Pour la Paix Universelle
La paix universelle, c'est le rêve
généreux que caressent les hommes depuis des siècles,
et qu'ils caressèrent surtout dans les jours qui suivirent les guerres
sanglantes par lesquelles avait été décimée
l'humanité.
A l'inverse de l'adage latin qui dit : « Si tu veux la paix prépare
la guerre », les philosophes pacifistes disaient généralement
aux nations qui venaient de s'entr'égorger : « Si vous voulez
la paix durable, unissez-vous pour la préparer. »
M. Vesnitch; aujourd'hui président du Conseil de Serbie, a naguère
exhumé, au temps où il représentait son pays à
Paris, le nom d'un de ces deux philosophes, le premier peut-être qui
ait rêvé chez nous de paix perpétuelle entre les peuples.
C'était un avocat de Coutances, nommé Pierre Dubois. Il avait
présenté à Philippe-le-Bel un long mémoire dans
lequel il préconisait un congrès de la Paix pour assurer l'entente
entre les nations.
Mais il faut croire que Pierre Dubois ne s'illusionnait guère sur
la possibilité de réaliser ses projets, car il avait intitulé
son travail : les « Rêves » d'un homme de bien.
La question, en effet, devait rester longtemps encore dans le domaine des
rêves.
Cependant, elle ne laissait pas de préoccuper de temps à autre
de généreux esprits. Un écrivain français, nommé
Emeric Crucé, lui consacrait, au début du XVIIe siècle,
tout un livre : le Nouveau Cynée.
« Tant pis, disait-il, si les guerriers m'appellent par mépris
« homme de plume et d'écritoire », je propose une chose
non seulement possible, mais de laquelle les anciens ont eu l'expérience.
Sous l'empire d'Auguste, toutes les nations étaient pacifiées.
Qui nous empêche d'espérer un bien dont les siècles
passés ont joui ? Je crois qu'il n'y a rien de si facile que cette
affaire, si les princes chrétiens la veulent entreprendre. Il ne
faut pas dire que les propositions qui se font de la paix universelle sont
chimériques... »
Par malheur, parmi les princes chrétiens, il n'y en eut qu'un seul
qui entendit l'appel de l'ami de la paix. Mais celui-là en valait
bien d'autres. C'était notre bon roi Henri, qui ne se contentait
pas de vouloir la poule au pot pour ses sujets, mais souhaitait encore mettre
désormais leurs foyers à l'abri des horreurs de la guerre.
Avec son grand ministre Sully, le Béarnais avait jeté les
bases d'une grande « République chrétienne » qui
devait se constituer par l'union d'une douzaine d'États d'Europe
et la création d'un grand tribunal international chargé de
résoudre tous les conflits entre ces États.
C'était, trois siècles auparavant, la même idée
d'où devaient naître et le tribunal de La Haye et l'aréopage
de Genève.
Seulement Henri IV, qui était un esprit réalisateur, avait
prévu un détail auquel ses prédécesseurs n'avaient
pas songé et que ses successeurs ont jusqu'à présent
négligé.
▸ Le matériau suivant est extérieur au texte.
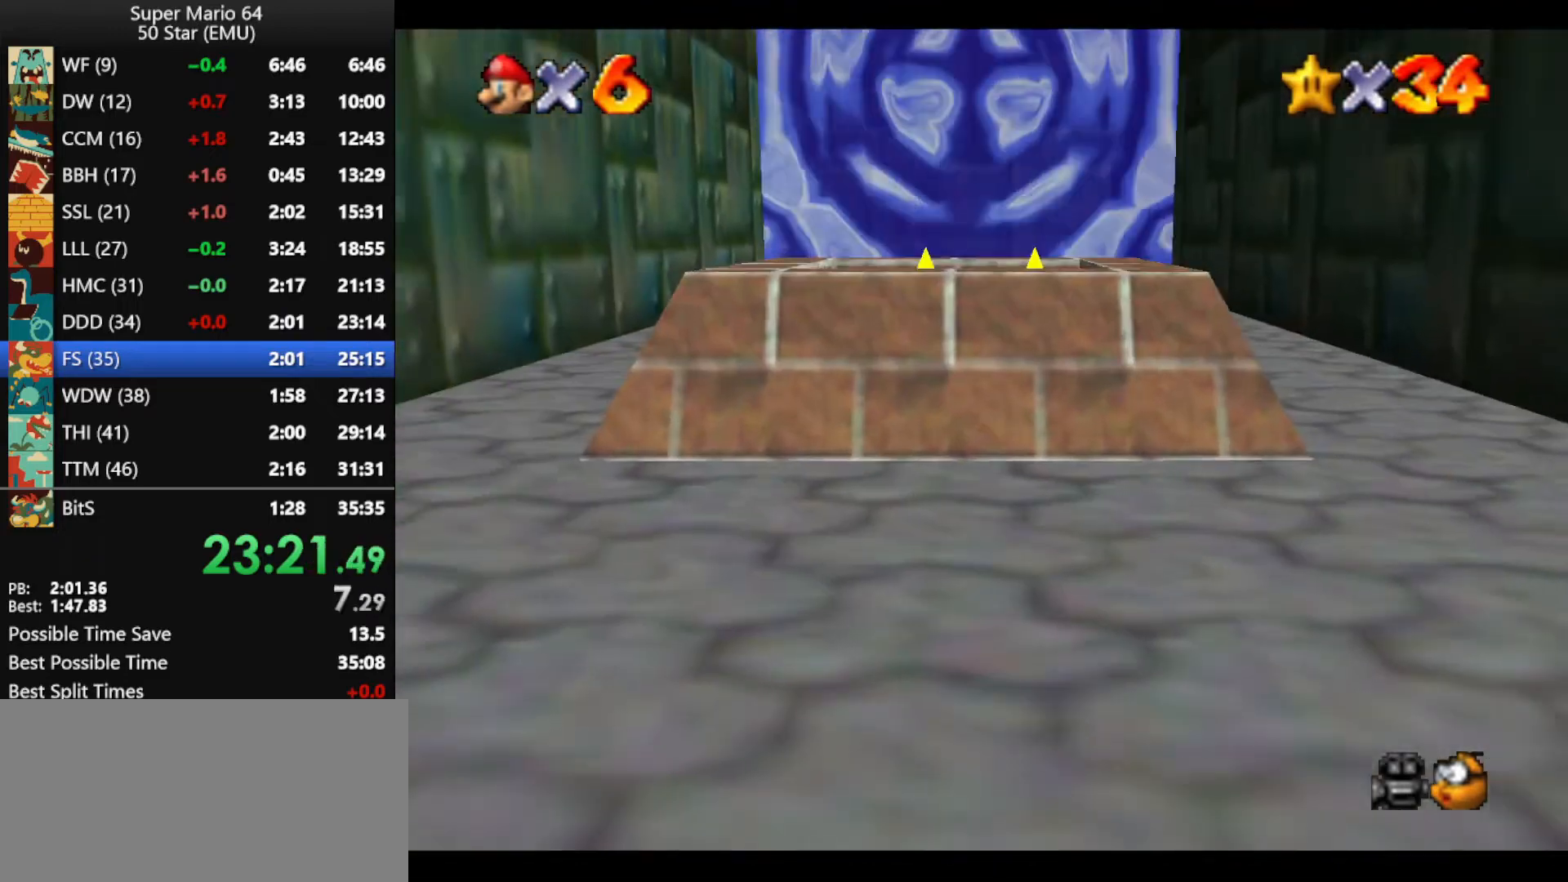
{"buttons": [], "left_stick": "center", "events": []}
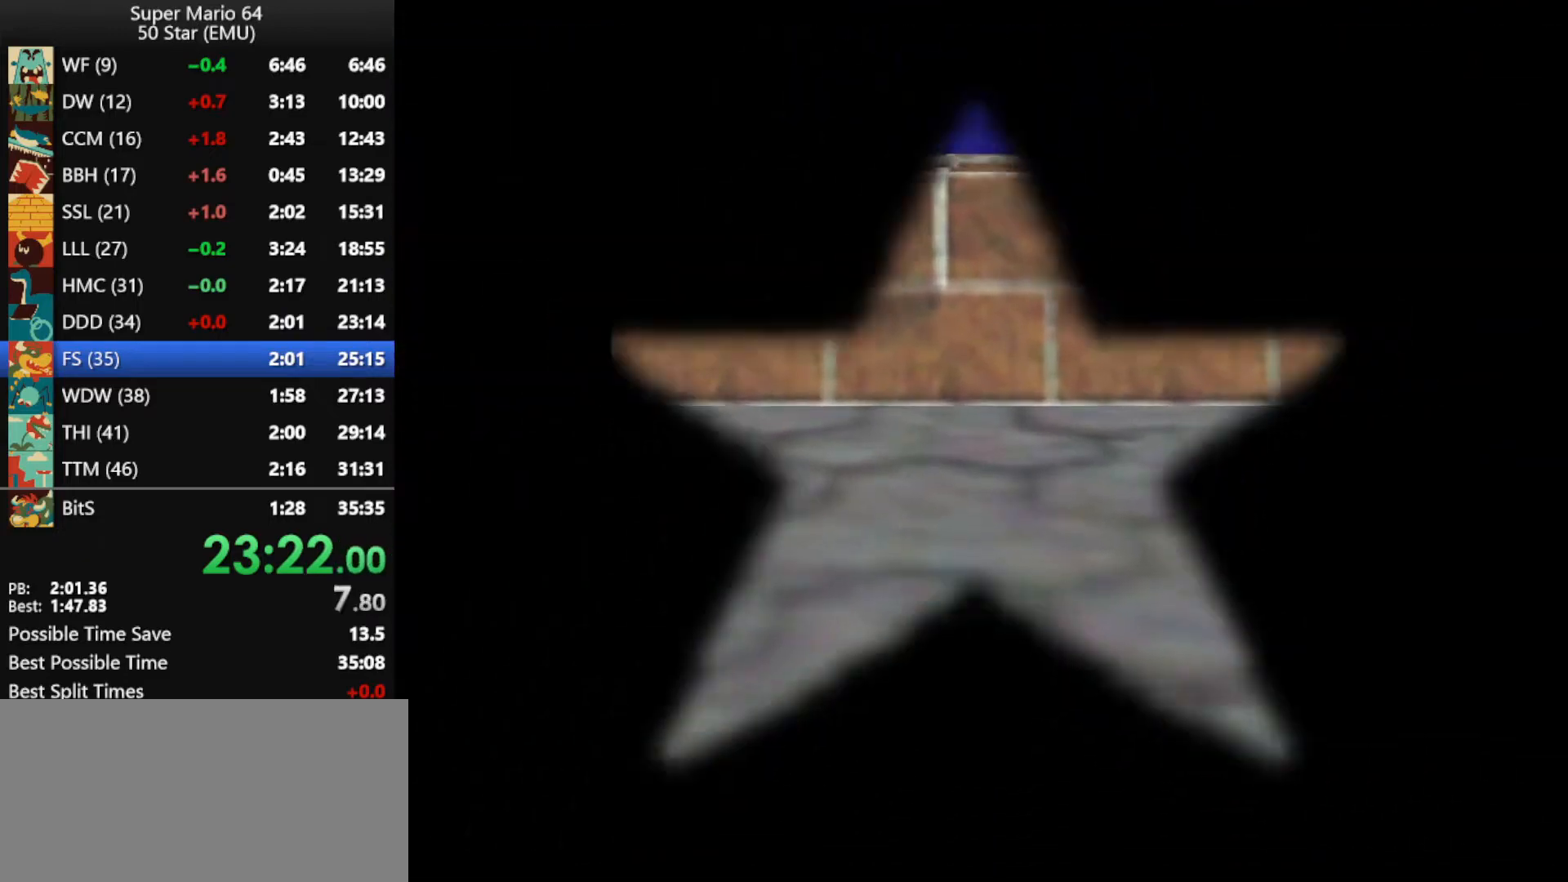
{"buttons": [], "left_stick": "center", "events": []}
Il avait prévu les sanctions nécessaires
contre celles des nations associées qui manqueraient à la
foi jurée.
La force morale ne lui paraissait pas suffisante pour assurer le respect
des verdicts rendus par le tribunal international qu'il projetait de constituer
; il voulait que les juges eussent à leur disposition une force matérielle
capable d'appuyer leurs verdicts et de contraindre tout État réfractaire
à s'incliner devant eux. Son pacifisme était donc, si l'on
peut dire, un pacifisme armé. Il croyait qu'il n'était possible
d'avoir la paix certaine et durable qu'en préparant ta guerre contre
ceux qui manqueraient à la foi internationale.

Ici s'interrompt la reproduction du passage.